Ablation & Hyperparameter Analysis
Component ablation (Table 4). Adding MeDS’s three stages one at a time, on top of a Dinomaly backbone, shows that each is necessary. Reading the table top to bottom — from the bare baseline to the full method — the metrics improve at every step, and the gains are largest under heavy noise:
- The bootstrapped memory ensemble alone sharply improves image-level robustness under noise (e.g. I-AUROC at \(40\%\) noise jumps from \(90.45 \to 92.22\)), but its pixel-level localization stays limited — it relies on frozen features.
- Distillation transfers that coarse robustness into a trainable network and refines its features, giving consistent gains across all metrics.

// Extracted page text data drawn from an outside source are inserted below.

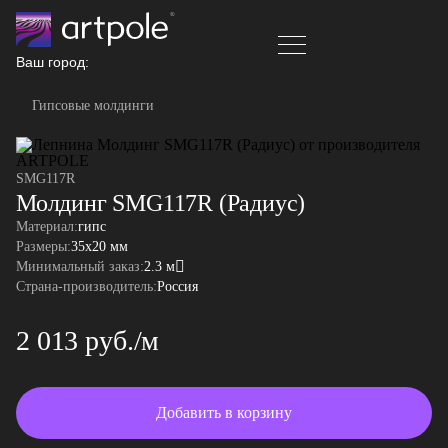
Ваш город:
Гипсовые молдинги
SMG117R
Молдинг SMG117R (Радиус)
Материал:
гипс
Размеры:
35x20 мм
Минимальный заказ:
2.3 м
Страна-производитель:
Россия
2 013 руб./м
Добавить в корзину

- Progressive fine-tuning improves both levels further, with the largest jump on the pixel-level P-AP metric (up to \(68.05\) at \(40\%\) noise) — precise segmentation without overfitting to the contaminated samples.
The last rows isolate the fine-tuning design and confirm both halves matter: using the distilled model for both initialization (“init”) and sample selection (“criteria”) beats using the raw memory ensemble or a randomly-initialized model.
Robustness to hyperparameters. A big reason MeDS needs no noise-ratio-specific tuning is that it is insensitive to most of its hyperparameters, and a single fixed subsampling ratio works across every noise level. The figure below sweeps the final model’s image-level AUROC (top row) and pixel-level P-AP (bottom row) against three hyperparameters, with a separate curve per noise ratio (\(0/10/20/40\%\)):
- Ensemble size \(B\) (left). Both metrics climb steeply from a single memory and flatten by \(B \approx 50\); larger ensembles mainly stabilize the high-noise curves (the \(40\%\) case gains the most). We use \(B = 100\), comfortably inside the saturated region.
- Subsampling ratio \(\rho\) (middle). There is a clear peak around \(\rho = 0.1\): too small wastes data, while too large lets anomalous features leak into the memory and erodes the normal–anomaly gap — most damaging at \(40\%\) noise. Crucially, the same \(\rho = 0.1\) is best at every noise level, which is exactly why no per-noise tuning is needed (and matches the sweet spot predicted by Theorem 1).
- Distillation iterations \(T\) (right). Performance rises and then plateaus instead of degrading. This is the payoff of progressive selection: where the distilled-only model of Step 2 would start overfitting to noise, fine-tuning on the self-selected clean subset lets the model train far longer safely — so the exact stopping point no longer matters.
Active Label Correction
Beyond fully-automatic detection, MeDS doubles as a tool for cleaning datasets. By ranking training images from most- to least-suspicious (using its selection scores), it lets a human reviewer find and remove contaminated samples while inspecting far fewer images — instead of checking every single one. Concretely, MeDS pushes contaminated samples higher up the list (better ranking quality, measured by AUPRC) and shrinks the inspection depth — the fraction of the data you must review to catch all the contamination — cutting annotation effort across every noise level.